WHAT THE EXERCISE ASKS ::
A word-for-word reproduction of the data below is needed, with no pictures in it.

EXERCISE DATA ::

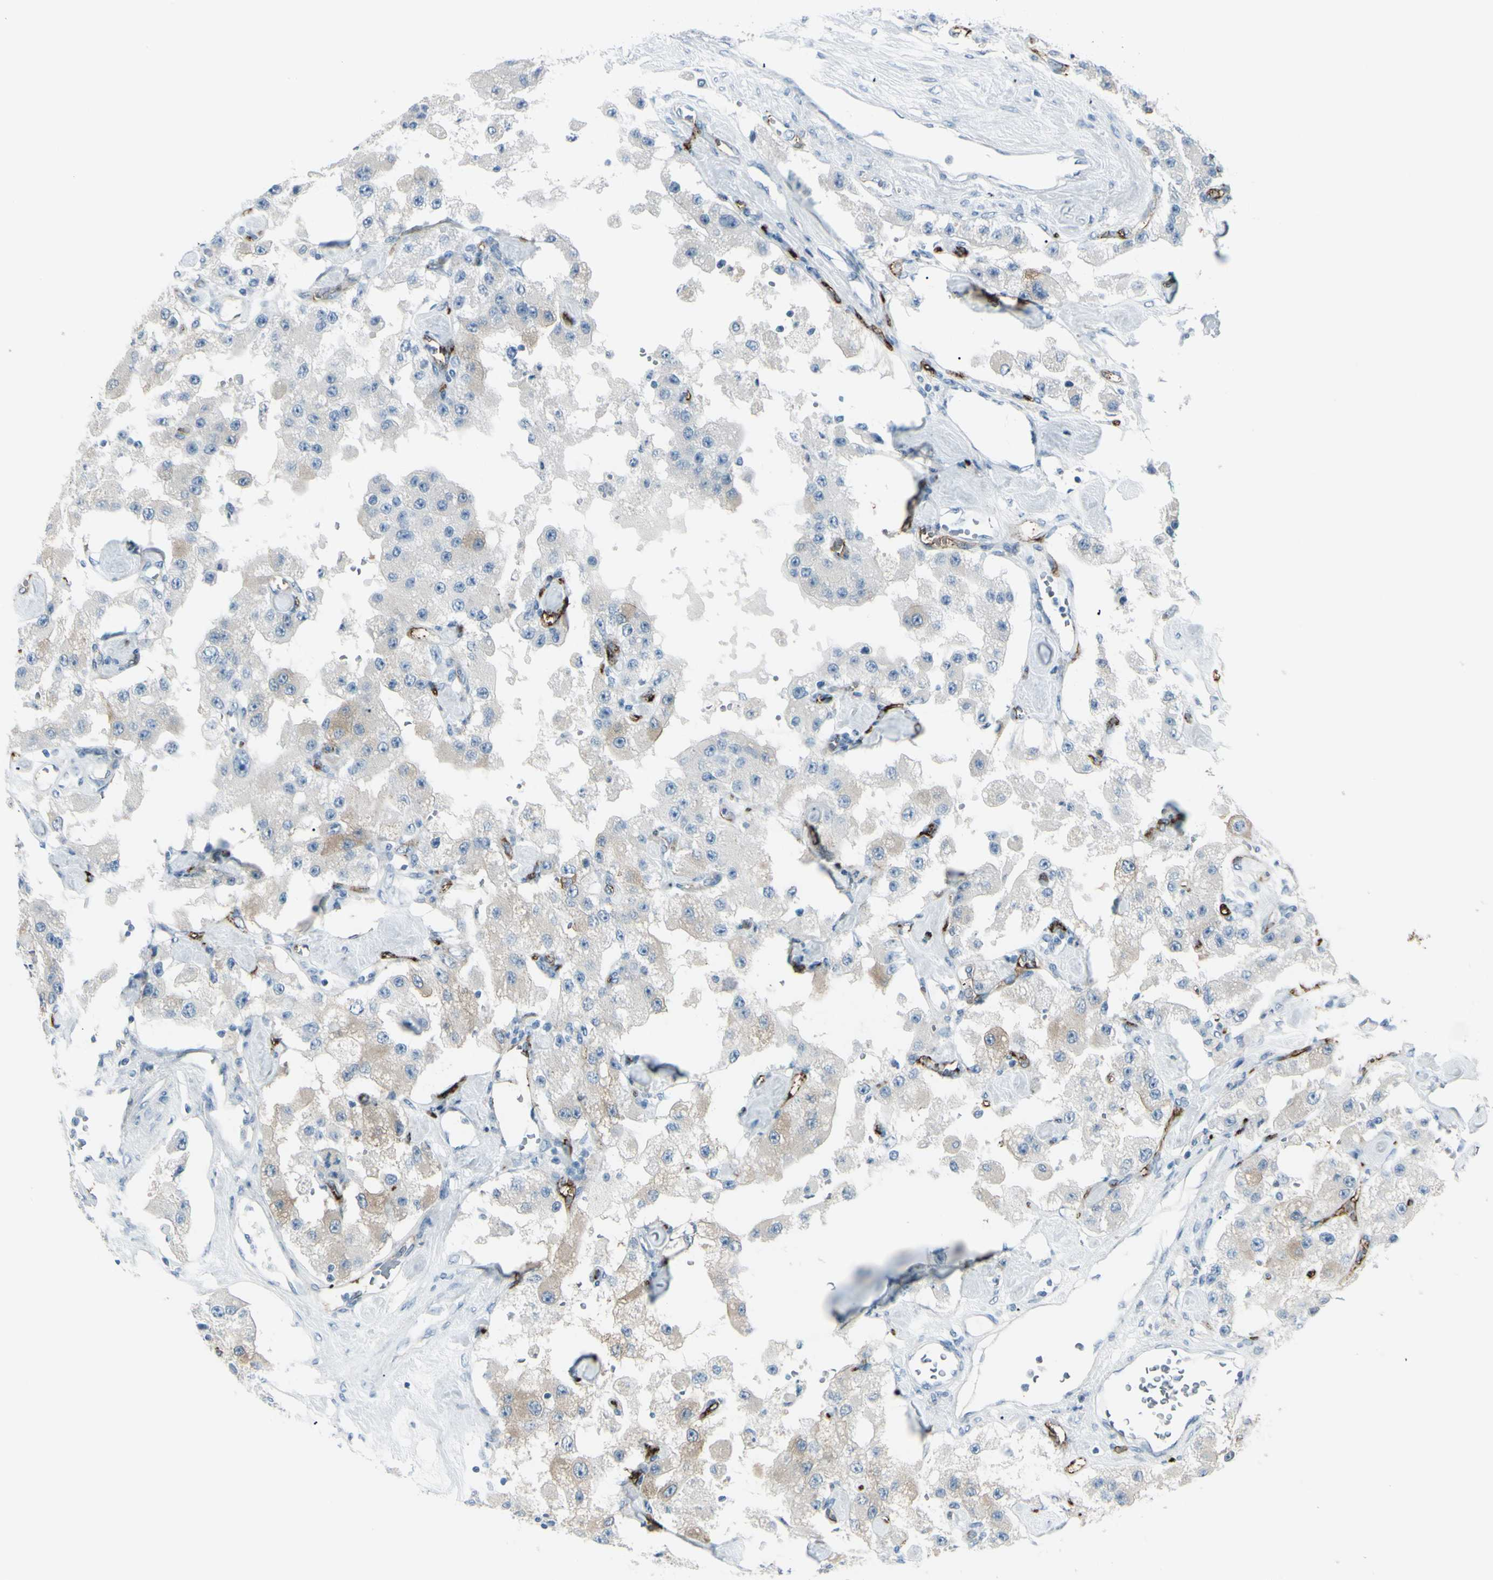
{"staining": {"intensity": "weak", "quantity": "<25%", "location": "cytoplasmic/membranous"}, "tissue": "carcinoid", "cell_type": "Tumor cells", "image_type": "cancer", "snomed": [{"axis": "morphology", "description": "Carcinoid, malignant, NOS"}, {"axis": "topography", "description": "Pancreas"}], "caption": "IHC photomicrograph of human carcinoid stained for a protein (brown), which demonstrates no expression in tumor cells.", "gene": "GPR34", "patient": {"sex": "male", "age": 41}}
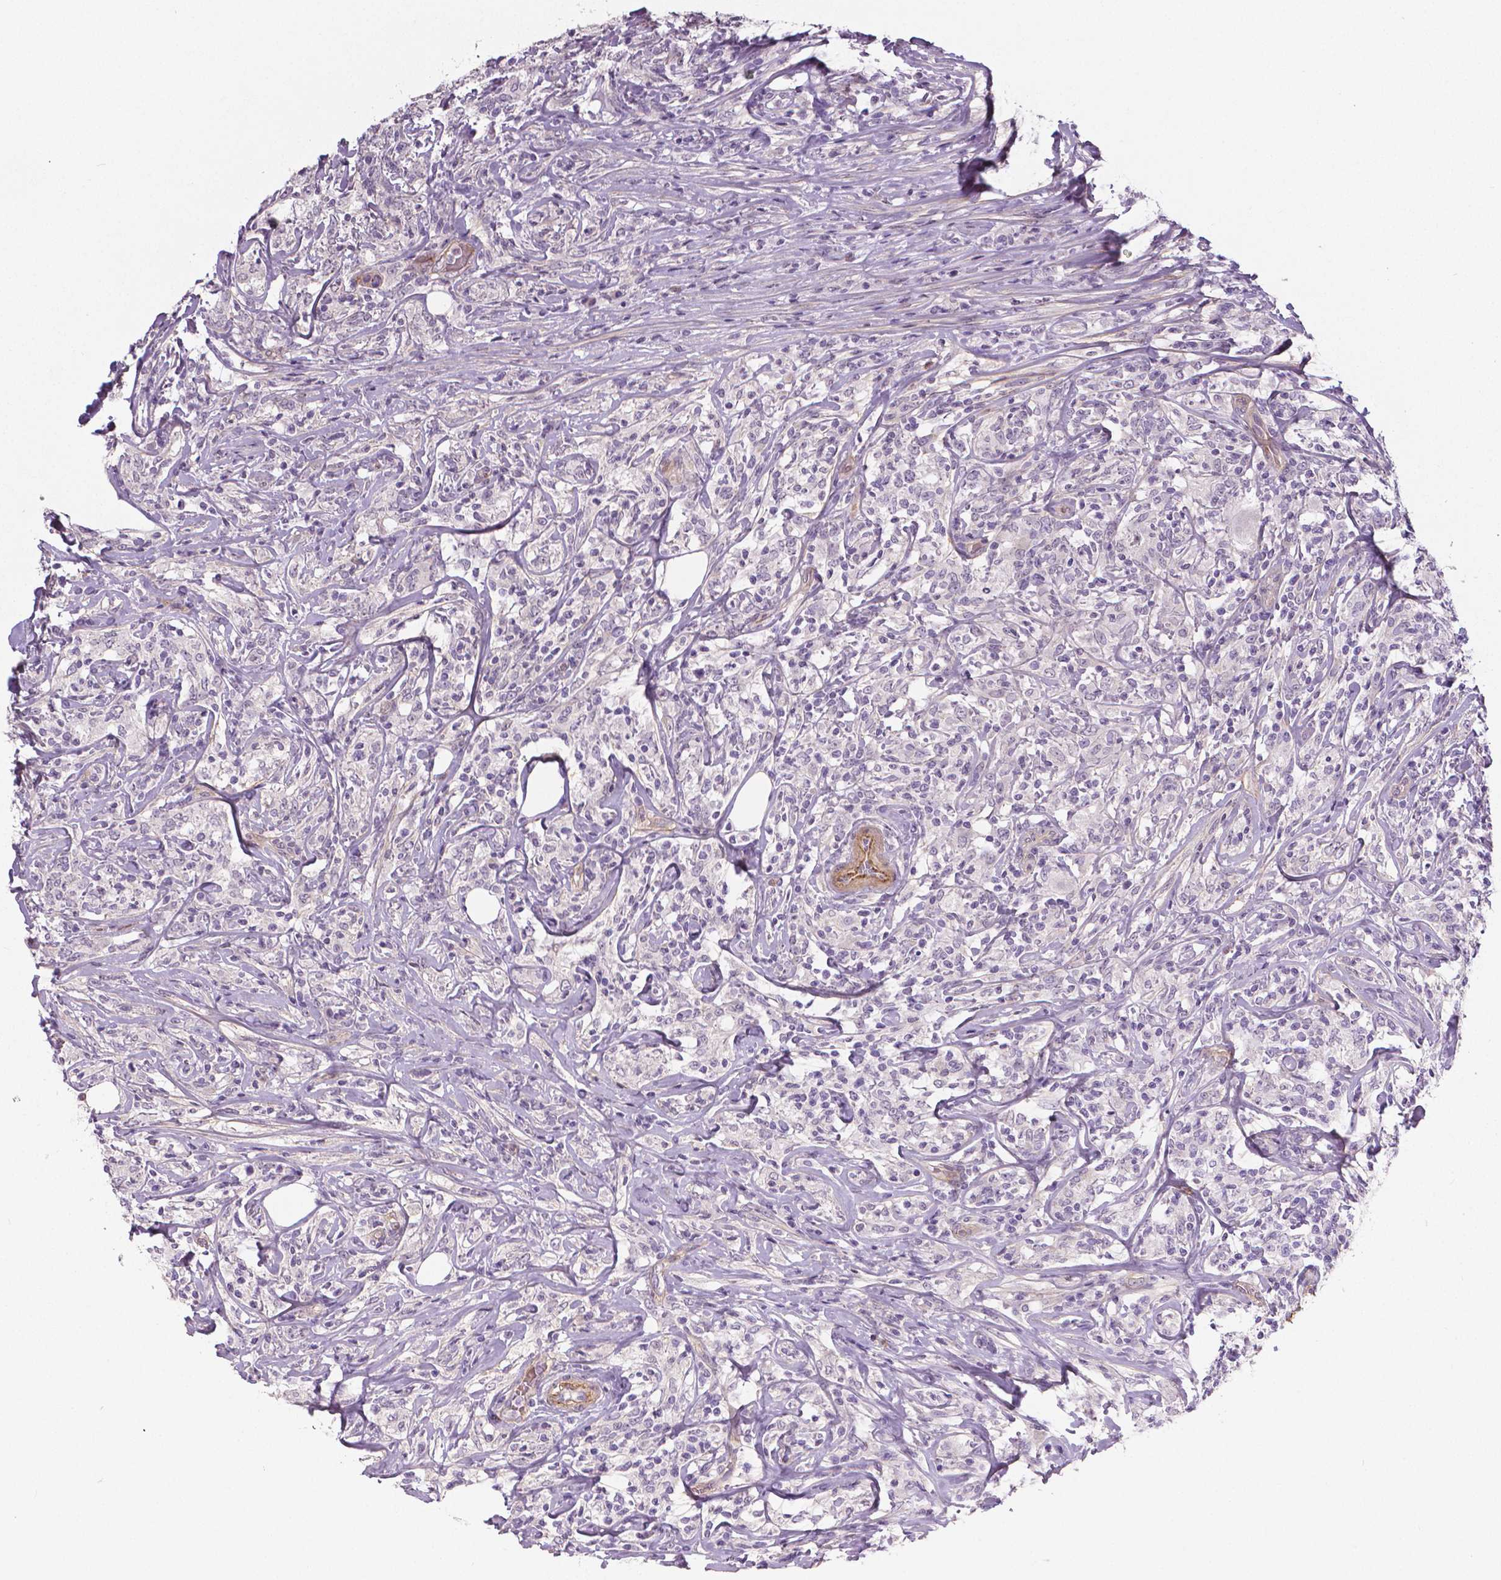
{"staining": {"intensity": "negative", "quantity": "none", "location": "none"}, "tissue": "lymphoma", "cell_type": "Tumor cells", "image_type": "cancer", "snomed": [{"axis": "morphology", "description": "Malignant lymphoma, non-Hodgkin's type, High grade"}, {"axis": "topography", "description": "Lymph node"}], "caption": "This is an IHC image of lymphoma. There is no staining in tumor cells.", "gene": "FLT1", "patient": {"sex": "female", "age": 84}}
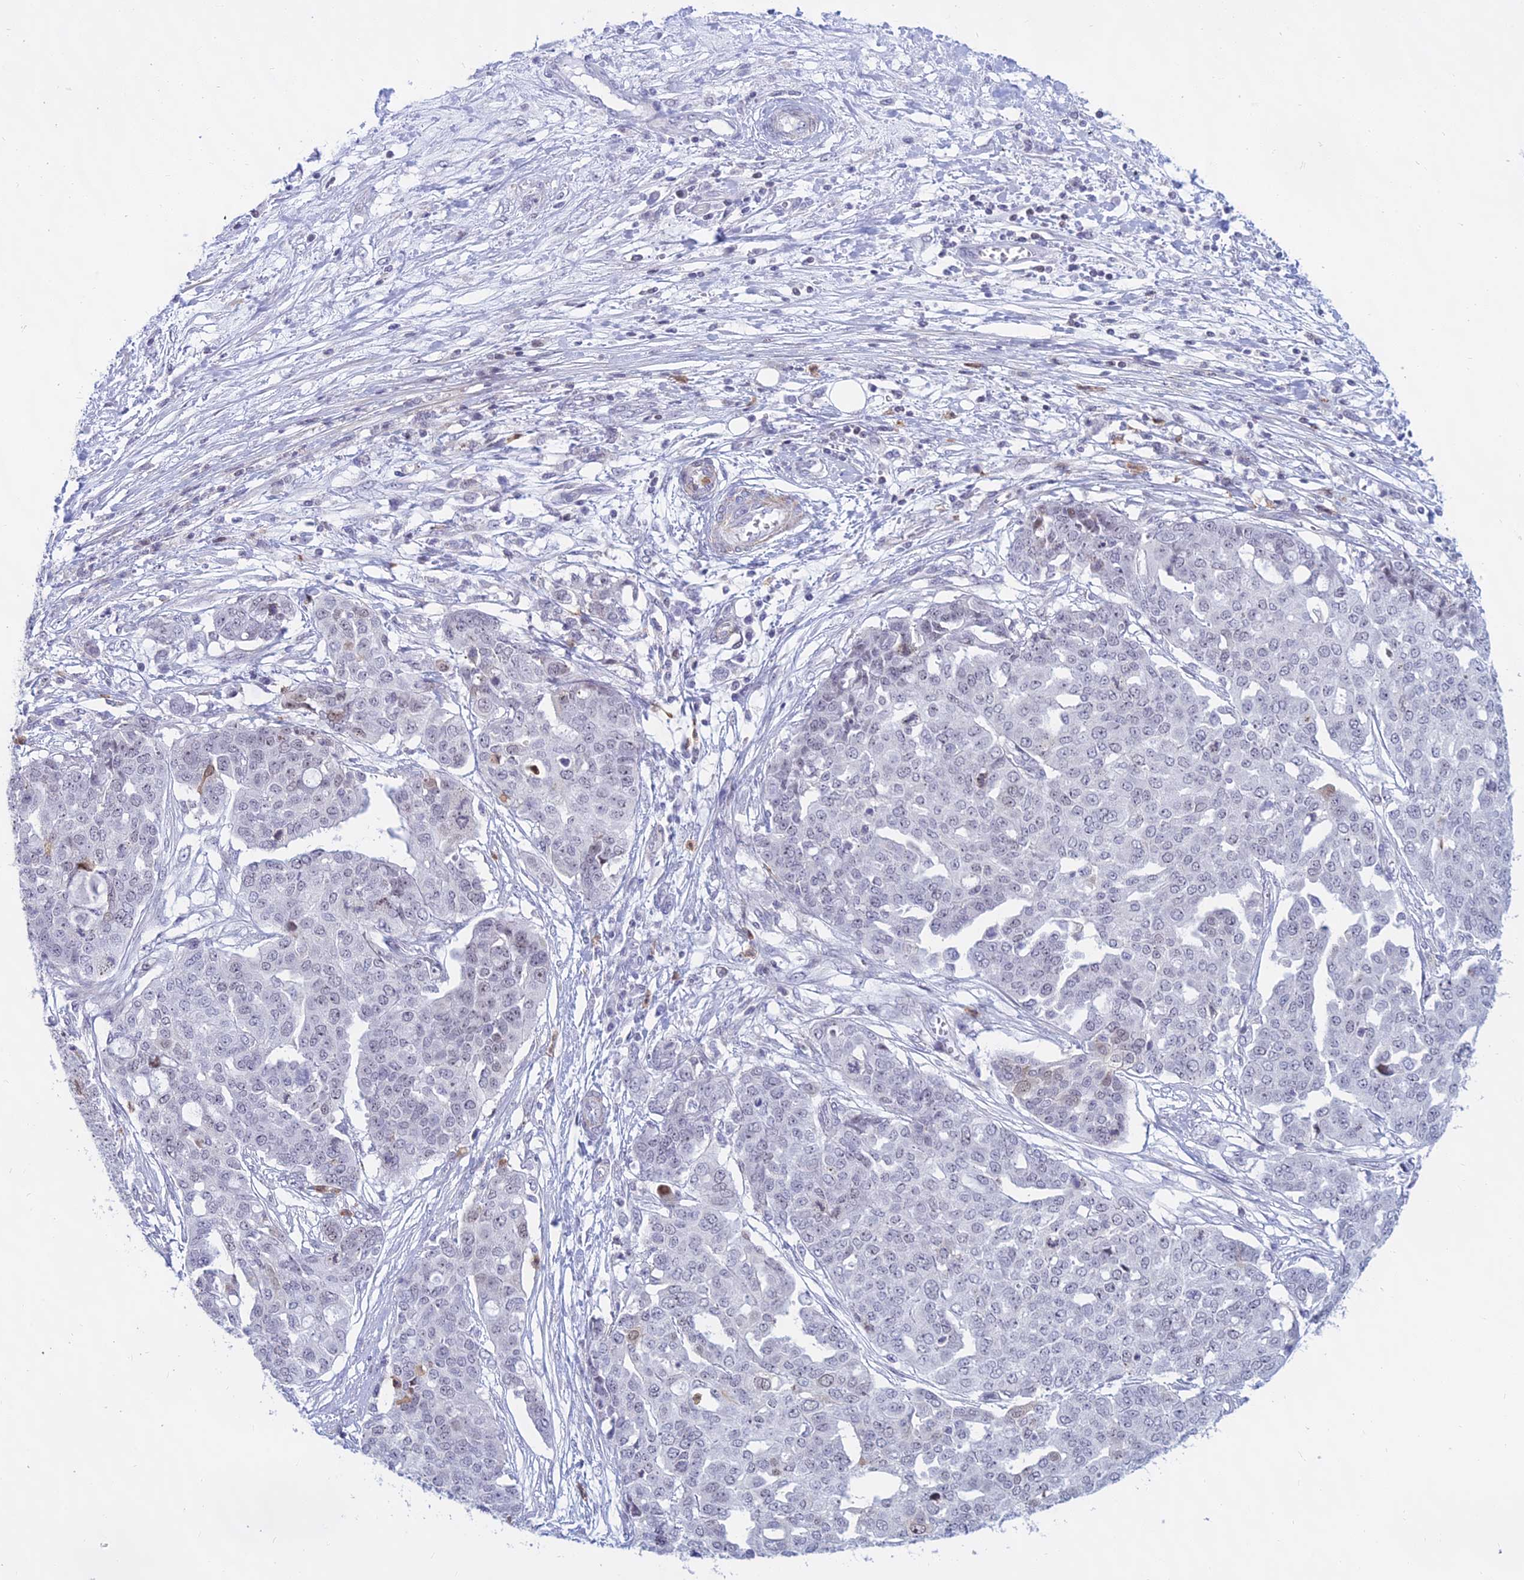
{"staining": {"intensity": "negative", "quantity": "none", "location": "none"}, "tissue": "ovarian cancer", "cell_type": "Tumor cells", "image_type": "cancer", "snomed": [{"axis": "morphology", "description": "Cystadenocarcinoma, serous, NOS"}, {"axis": "topography", "description": "Soft tissue"}, {"axis": "topography", "description": "Ovary"}], "caption": "A high-resolution micrograph shows IHC staining of ovarian cancer (serous cystadenocarcinoma), which demonstrates no significant staining in tumor cells.", "gene": "KRR1", "patient": {"sex": "female", "age": 57}}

EXPECTED ANSWER ::
{"staining": {"intensity": "weak", "quantity": "<25%", "location": "cytoplasmic/membranous"}, "tissue": "carcinoid", "cell_type": "Tumor cells", "image_type": "cancer", "snomed": [{"axis": "morphology", "description": "Carcinoid, malignant, NOS"}, {"axis": "topography", "description": "Pancreas"}], "caption": "IHC photomicrograph of human carcinoid stained for a protein (brown), which demonstrates no expression in tumor cells.", "gene": "GPR34", "patient": {"sex": "male", "age": 41}}
{"staining": {"intensity": "negative", "quantity": "none", "location": "none"}, "tissue": "lymphoma", "cell_type": "Tumor cells", "image_type": "cancer", "snomed": [{"axis": "morphology", "description": "Malignant lymphoma, non-Hodgkin's type, High grade"}, {"axis": "topography", "description": "Lymph node"}], "caption": "This is an IHC image of lymphoma. There is no staining in tumor cells.", "gene": "FLT1", "patient": {"sex": "female", "age": 84}}
{"staining": {"intensity": "negative", "quantity": "none", "location": "none"}, "tissue": "ovarian cancer", "cell_type": "Tumor cells", "image_type": "cancer", "snomed": [{"axis": "morphology", "description": "Cystadenocarcinoma, serous, NOS"}, {"axis": "topography", "description": "Soft tissue"}, {"axis": "topography", "description": "Ovary"}], "caption": "A high-resolution micrograph shows IHC staining of ovarian cancer (serous cystadenocarcinoma), which demonstrates no significant staining in tumor cells.", "gene": "KRR1", "patient": {"sex": "female", "age": 57}}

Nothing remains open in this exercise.